23 mars 1989 - Seul le prononcé fait foi
Déclaration de M. François Mitterrand, Président de la République, sur la proposition française de remettre la dette des pays les plus pauvres et la création d'un fonds de garantie alimenté par de nouveaux droits de tirages spéciaux, Paris jeudi 23 mars 1989.
Messieurs,
- Je limiterai mon propos à un seul problème, pour ne pas vous embarrasser d'un discours supplémentaire. Mais je tenais d'abord à vous remercier d'avoir accepté mon invitation et d'être là autour de cette table, représentatifs de pays avec lesquels nous entretenons de bonnes relations, qui sont parmi les pays aujourd'hui les plus intéressants du monde, à la fois par leur forme de civilisation et par leur capacité d'avenir, mais qui connaissent pour la plupart une phase très difficile.

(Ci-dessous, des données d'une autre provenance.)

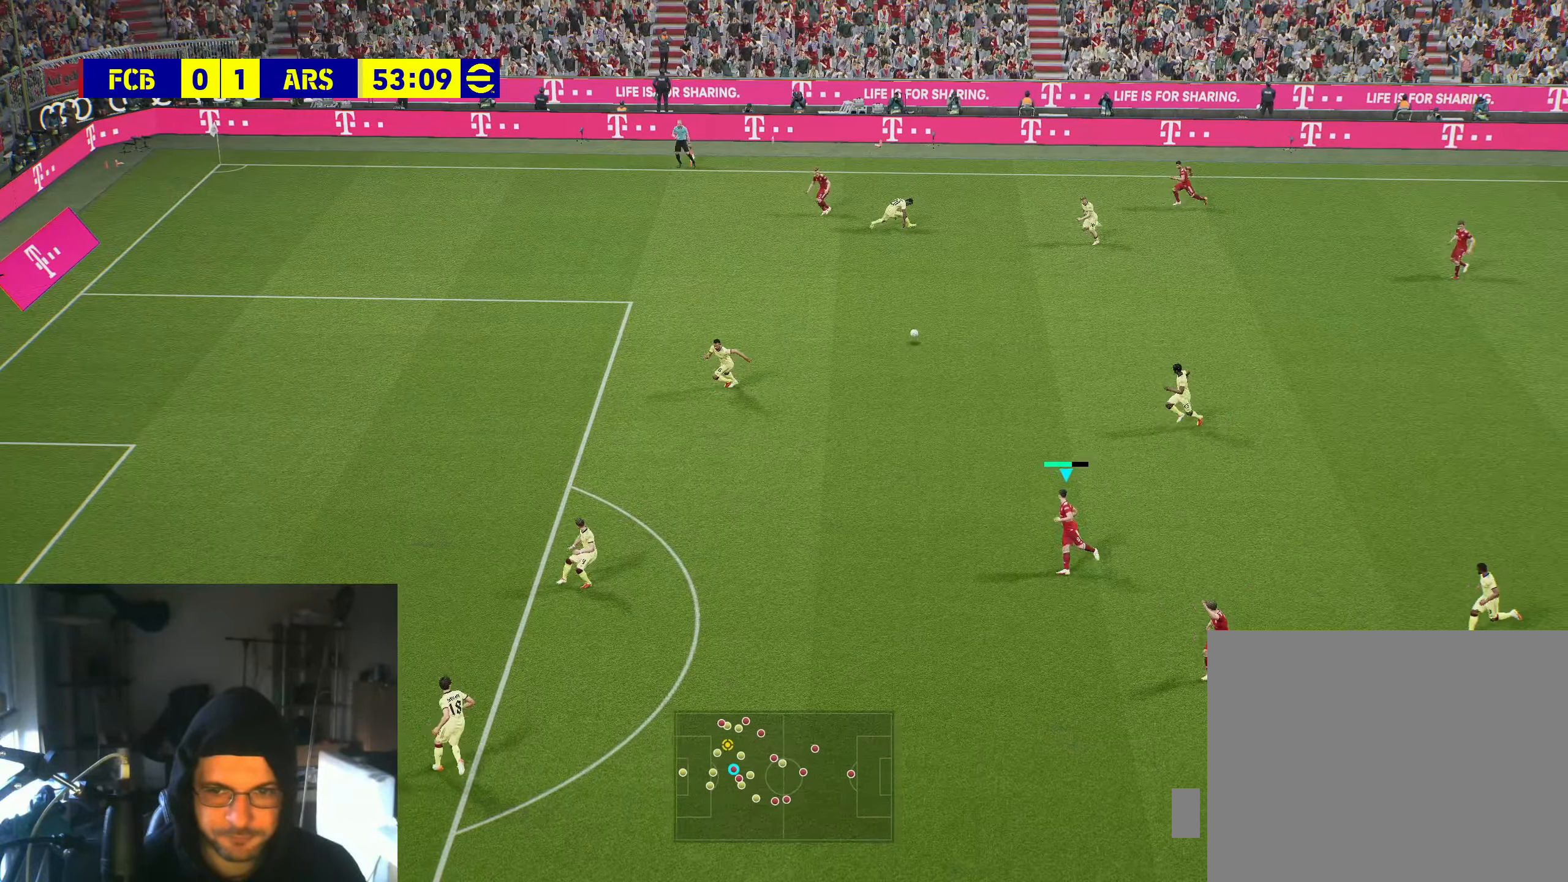
{"buttons": ["R2"], "left_stick": "up-left", "right_stick": "center", "events": []}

- Donc, je tiens à vous dire à quel point j'ai été très sensible à votre présence, le plaisir que j'ai de vous recevoir dans ce palais, le souhait que je forme de vous voir transmettre à vos chefs d'Etat mes sentiments personnels et l'agrément en même temps que l'intérêt trouvés par nos ministres français à débattre avec vous de nos problèmes communs.
- Ce que je voulais vous dire pour que cela soit bien inscrit et que je tiens à rappeler, c'est que pour moi et pour la France, le fossé qui ne cesse de s'élargir entre les pays dit riches et les pays qui le sont moins, ou qui ne le sont pas du tout, est en même temps qu'un formidable gachis économique pour tous, la menace la plus pressante qui pèse sur l'humanité. on peut contrôler, même si cela présente beaucoup de risques, la menace de l'armement ou de l'armement atomique. Ceux qui s'en occupent sont des gens responsables. On ne peut pas contrôler les colères et les désarrois dûs à la misère, à la faim. Les chefs d'Etat et de gouvernement sont responsables, eux, mais peuvent-ils répondre de l'angoisse et des mouvements d'opinion de leur peuple. Et nous sommes comptables de la même façon du devenir de ces peuples. Vous, naturellement d'abord, mais nous aussi, puisqu'il s'agit de l'humanité et que l'on ne peut nier les inter-actions permanentes dans le monde moderne entre nos sociétés.\
Parmi les facteurs nombreux qui conduisent à aggraver l'écart de richesse, le poids écrasant de la dette du tiers monde sous toutes ses formes, occupe une place déterminante. Par quel insupportable paradoxe, les crédits qui à l'origine auraient dû favoriser l'essor des économies de vos pays, en sont-ils arrivés à étrangler les possibilités de développement ? Je répète quel paradoxe ! ou quel contresens ! Comment rembourser ce qui est dû lorsque les recettes d'exportations fluctuent, plus fréquemment à la baisse qu'à la hausse au gré des marchés des matières premières qui constituent la principale, parfois la seule ressource de pays endettés.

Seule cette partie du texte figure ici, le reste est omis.